In other words, the state-owned company acts as the institutional channel within the intergovernmental arrangement, while the private company may remain the manufacturer and supplier of the product.

The directive also seeks to surround the arrangement with safeguards.

A designation of a state-owned company by the secretary for defense products is not binding on the foreign government, nor does it condition completion of the deal.

In addition, the participation of the state-owned company depends on its own consent, and the text expressly states that such designation cannot be used to justify any request for reimbursement, repayment, cost coverage or any other payment from the public treasury in the event of expenses or losses.

The reading within the sector is that the arrangement seeks to bring Brazil closer to practices already adopted by major defense exporters, in which sales are negotiated in a government setting even when the product is manufactured by private companies.

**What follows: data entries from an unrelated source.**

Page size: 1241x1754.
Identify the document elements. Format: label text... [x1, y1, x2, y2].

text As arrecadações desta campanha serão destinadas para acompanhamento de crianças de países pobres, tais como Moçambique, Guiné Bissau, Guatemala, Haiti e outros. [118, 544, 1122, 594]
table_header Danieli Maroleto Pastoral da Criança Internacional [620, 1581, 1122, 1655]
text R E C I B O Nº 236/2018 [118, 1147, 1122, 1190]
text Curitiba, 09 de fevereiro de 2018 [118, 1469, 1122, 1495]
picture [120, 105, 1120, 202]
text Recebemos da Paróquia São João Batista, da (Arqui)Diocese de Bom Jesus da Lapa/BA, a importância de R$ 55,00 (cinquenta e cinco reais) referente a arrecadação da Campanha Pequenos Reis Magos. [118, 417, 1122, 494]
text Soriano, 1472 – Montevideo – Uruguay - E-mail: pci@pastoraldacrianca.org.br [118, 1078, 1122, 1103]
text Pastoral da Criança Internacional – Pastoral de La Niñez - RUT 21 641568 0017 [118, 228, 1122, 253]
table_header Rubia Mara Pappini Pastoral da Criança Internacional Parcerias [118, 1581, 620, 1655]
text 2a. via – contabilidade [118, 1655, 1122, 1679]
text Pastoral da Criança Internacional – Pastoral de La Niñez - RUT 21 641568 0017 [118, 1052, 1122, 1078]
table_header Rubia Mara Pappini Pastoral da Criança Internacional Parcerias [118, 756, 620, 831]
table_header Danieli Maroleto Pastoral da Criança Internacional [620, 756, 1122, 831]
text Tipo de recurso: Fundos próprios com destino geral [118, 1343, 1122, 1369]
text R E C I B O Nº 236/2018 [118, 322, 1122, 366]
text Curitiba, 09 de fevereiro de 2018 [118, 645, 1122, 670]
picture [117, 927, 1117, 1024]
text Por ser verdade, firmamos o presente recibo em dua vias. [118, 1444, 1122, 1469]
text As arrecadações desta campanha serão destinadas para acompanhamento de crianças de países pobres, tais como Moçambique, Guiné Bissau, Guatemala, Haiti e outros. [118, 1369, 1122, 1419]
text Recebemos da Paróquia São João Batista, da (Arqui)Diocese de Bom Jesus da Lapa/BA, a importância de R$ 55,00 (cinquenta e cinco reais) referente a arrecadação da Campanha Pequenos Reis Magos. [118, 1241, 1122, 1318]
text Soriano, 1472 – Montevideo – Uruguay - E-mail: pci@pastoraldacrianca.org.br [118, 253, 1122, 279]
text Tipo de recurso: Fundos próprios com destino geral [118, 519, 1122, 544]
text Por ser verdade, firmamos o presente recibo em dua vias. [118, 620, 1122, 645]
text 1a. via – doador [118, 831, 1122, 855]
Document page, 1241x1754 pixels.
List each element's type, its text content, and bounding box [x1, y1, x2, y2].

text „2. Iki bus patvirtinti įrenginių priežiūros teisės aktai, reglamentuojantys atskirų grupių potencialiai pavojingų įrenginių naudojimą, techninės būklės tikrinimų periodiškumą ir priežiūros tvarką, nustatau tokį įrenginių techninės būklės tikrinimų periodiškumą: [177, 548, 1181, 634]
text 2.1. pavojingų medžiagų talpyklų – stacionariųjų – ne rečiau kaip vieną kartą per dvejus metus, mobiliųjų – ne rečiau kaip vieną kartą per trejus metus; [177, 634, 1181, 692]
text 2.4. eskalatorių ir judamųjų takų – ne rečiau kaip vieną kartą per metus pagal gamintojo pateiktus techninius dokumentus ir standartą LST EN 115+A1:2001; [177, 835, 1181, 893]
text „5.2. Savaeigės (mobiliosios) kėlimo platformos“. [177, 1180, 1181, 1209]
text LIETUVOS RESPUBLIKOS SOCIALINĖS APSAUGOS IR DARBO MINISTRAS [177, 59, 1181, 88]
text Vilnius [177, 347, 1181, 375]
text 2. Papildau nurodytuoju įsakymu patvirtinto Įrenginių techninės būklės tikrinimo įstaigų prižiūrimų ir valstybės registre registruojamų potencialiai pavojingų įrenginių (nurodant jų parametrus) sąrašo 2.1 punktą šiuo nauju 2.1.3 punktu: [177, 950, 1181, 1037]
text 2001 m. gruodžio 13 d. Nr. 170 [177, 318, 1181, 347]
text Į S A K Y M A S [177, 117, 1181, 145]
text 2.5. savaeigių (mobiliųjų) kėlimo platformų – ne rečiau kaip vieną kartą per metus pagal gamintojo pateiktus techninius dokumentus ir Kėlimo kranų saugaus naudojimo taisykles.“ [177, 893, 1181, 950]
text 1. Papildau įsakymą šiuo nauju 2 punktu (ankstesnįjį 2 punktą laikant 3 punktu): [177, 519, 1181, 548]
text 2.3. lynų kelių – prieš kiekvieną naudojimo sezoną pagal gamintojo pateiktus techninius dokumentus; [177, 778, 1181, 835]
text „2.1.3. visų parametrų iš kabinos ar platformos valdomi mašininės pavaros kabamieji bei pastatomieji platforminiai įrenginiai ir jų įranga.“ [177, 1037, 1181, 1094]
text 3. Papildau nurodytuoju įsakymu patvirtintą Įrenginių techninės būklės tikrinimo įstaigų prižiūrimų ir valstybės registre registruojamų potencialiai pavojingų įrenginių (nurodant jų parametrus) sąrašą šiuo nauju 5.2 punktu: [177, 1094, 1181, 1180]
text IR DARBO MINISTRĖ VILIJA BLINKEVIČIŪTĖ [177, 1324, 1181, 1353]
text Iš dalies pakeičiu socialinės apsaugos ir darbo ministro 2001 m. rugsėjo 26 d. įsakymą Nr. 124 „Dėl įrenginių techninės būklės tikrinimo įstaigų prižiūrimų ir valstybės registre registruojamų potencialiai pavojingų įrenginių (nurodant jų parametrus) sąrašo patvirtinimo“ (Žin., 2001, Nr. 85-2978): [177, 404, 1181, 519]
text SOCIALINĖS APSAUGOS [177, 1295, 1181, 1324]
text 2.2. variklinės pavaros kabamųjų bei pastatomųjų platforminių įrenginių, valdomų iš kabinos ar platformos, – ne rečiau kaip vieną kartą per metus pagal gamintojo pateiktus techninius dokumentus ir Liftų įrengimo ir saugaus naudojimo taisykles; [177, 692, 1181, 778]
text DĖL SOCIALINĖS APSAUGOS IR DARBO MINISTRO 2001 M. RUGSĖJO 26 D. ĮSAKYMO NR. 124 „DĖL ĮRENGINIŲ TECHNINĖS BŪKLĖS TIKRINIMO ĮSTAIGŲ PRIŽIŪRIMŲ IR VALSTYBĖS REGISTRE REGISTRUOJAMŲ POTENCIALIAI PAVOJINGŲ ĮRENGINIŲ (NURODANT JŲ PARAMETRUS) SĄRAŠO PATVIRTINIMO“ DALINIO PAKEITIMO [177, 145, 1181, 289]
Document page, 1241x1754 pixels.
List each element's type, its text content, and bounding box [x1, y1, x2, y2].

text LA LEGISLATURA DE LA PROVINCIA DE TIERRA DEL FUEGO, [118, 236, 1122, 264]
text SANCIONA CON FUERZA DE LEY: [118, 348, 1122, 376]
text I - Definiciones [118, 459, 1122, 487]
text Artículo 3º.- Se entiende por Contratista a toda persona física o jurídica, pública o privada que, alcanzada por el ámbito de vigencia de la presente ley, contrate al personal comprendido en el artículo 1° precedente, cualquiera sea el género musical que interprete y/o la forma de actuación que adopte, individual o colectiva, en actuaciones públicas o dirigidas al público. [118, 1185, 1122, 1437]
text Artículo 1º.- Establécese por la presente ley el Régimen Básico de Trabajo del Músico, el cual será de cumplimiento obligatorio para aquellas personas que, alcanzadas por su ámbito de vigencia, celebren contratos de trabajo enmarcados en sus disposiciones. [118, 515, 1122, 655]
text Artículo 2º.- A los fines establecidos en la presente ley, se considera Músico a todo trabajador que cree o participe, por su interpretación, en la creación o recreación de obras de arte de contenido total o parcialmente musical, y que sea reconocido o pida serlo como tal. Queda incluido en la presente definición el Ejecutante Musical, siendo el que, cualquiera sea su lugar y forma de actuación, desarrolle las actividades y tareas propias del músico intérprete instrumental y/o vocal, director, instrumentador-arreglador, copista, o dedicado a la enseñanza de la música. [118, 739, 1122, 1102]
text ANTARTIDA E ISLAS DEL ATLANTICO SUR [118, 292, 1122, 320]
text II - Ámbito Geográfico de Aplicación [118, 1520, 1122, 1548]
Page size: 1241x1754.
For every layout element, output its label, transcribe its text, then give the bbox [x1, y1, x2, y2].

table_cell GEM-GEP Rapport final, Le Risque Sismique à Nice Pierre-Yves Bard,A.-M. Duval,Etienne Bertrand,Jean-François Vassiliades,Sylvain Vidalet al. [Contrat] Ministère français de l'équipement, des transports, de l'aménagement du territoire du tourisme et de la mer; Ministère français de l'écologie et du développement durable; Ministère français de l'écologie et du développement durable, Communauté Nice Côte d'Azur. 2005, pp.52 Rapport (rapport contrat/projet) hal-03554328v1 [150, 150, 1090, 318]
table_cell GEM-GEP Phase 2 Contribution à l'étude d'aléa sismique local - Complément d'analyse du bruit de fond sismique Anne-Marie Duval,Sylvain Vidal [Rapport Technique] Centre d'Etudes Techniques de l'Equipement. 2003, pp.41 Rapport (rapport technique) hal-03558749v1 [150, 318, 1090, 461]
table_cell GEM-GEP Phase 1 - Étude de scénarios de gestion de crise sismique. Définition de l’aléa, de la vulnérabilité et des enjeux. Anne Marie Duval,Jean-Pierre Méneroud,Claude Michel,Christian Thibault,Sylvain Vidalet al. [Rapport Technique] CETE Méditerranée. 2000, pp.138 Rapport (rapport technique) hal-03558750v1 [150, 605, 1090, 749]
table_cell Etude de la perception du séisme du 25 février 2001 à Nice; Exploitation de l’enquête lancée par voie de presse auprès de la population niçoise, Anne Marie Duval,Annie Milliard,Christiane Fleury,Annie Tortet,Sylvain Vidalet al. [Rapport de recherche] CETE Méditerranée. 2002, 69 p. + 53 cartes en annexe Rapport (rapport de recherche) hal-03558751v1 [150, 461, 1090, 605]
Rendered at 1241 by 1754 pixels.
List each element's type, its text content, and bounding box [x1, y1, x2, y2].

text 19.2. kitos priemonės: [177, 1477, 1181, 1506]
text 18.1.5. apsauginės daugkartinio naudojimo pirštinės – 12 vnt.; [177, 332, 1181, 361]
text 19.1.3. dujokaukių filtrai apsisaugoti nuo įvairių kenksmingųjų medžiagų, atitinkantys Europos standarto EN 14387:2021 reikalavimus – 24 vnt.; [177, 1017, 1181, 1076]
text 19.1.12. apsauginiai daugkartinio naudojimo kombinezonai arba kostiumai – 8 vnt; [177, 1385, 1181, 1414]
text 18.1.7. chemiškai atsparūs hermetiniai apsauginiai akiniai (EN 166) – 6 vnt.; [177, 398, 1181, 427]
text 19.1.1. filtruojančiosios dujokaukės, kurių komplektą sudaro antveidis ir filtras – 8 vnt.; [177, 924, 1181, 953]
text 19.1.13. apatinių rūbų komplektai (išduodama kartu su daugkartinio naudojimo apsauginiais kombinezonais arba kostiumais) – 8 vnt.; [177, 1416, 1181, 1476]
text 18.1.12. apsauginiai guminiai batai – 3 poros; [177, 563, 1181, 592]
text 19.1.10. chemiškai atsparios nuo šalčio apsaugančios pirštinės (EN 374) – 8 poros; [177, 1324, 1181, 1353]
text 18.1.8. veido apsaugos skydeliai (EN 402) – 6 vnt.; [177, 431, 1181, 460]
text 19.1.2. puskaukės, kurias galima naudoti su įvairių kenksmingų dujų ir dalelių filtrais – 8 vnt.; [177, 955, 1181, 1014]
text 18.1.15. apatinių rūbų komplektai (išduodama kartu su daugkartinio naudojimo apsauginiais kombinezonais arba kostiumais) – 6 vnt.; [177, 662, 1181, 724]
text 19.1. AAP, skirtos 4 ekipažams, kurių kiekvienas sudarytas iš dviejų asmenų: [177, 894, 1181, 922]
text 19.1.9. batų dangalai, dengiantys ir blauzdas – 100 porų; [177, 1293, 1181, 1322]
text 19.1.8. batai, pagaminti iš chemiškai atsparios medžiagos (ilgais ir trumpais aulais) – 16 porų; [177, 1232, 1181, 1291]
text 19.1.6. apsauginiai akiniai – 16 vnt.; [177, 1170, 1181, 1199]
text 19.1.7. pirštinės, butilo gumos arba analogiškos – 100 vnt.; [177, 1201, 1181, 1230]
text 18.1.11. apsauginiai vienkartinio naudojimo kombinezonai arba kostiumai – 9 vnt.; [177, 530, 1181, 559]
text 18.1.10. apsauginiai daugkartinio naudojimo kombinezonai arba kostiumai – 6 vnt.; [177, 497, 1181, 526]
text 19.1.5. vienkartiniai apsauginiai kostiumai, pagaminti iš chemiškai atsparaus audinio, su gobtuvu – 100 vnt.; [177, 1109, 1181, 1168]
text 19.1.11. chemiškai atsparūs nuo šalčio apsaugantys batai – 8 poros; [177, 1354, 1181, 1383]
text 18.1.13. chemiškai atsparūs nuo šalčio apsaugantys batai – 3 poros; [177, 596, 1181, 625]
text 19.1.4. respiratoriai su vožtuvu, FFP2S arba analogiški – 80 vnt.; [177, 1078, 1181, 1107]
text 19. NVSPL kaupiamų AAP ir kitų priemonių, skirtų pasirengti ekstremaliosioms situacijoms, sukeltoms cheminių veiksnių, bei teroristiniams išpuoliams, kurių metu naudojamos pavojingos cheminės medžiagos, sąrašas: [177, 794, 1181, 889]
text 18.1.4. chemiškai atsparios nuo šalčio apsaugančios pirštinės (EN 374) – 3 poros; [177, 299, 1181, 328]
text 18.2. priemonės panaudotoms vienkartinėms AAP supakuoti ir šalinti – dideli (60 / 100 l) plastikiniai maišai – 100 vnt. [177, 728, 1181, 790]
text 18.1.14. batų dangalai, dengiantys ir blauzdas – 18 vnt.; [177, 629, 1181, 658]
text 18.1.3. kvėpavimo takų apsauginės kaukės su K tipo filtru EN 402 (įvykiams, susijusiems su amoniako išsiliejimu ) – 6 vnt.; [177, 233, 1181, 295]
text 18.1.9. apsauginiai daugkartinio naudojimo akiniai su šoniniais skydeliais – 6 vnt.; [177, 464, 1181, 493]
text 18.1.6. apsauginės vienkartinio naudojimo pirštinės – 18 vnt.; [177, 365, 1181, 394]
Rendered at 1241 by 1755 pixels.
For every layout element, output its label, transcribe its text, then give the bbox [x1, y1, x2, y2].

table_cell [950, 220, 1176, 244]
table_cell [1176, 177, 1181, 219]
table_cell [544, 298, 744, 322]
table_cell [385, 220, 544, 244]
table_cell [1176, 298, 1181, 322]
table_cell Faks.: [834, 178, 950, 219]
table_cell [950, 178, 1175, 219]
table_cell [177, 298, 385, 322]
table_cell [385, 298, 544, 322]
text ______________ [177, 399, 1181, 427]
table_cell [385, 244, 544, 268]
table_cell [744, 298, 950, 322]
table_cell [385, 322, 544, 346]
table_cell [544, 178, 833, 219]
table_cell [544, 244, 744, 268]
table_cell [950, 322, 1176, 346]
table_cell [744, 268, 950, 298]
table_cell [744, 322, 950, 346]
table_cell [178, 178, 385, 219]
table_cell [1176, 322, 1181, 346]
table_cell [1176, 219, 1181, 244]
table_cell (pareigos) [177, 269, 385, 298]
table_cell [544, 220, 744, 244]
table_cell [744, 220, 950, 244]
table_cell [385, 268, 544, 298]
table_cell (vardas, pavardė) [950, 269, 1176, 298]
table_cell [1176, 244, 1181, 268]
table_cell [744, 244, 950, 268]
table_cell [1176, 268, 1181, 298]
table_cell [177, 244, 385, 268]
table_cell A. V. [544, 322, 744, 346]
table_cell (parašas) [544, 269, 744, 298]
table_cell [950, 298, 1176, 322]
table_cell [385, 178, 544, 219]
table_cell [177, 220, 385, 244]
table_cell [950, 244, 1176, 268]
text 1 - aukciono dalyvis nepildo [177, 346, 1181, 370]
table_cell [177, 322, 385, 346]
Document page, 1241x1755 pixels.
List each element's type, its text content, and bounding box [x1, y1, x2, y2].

That is precisely the logic the Defense Ministry has been emphasizing in recent weeks.

In early April, during Fidae in Chile, the ministry signed memorandums of understanding with Alada, Empresa de Projetos Aeroespaciais do Brasil, EMGEPRON, Empresa Gerencial de Projetos Navais, and IMBEL, Indústria de Material Bélico do Brasil, with the aim of strengthening legal certainty and fostering exports of Brazilian defense products under the government-to-government model.

At the time, Defense Products Secretary Heraldo Luiz Rodrigues said the instruments are meant to allow state-owned companies linked to the ministry to facilitate sales by private firms to friendly governments, giving institutional credibility to the negotiations.

The move comes at a time of strong growth in the sector’s exports. According to the Defense Ministry, Brazil’s defense industry totaled $1.02 billion in authorized exports in the first quarter of 2026, more than double the $457 million recorded in the same period a year earlier.

According to the ministry, Brazil currently sells defense products to 148 countries through about 93 exporting companies.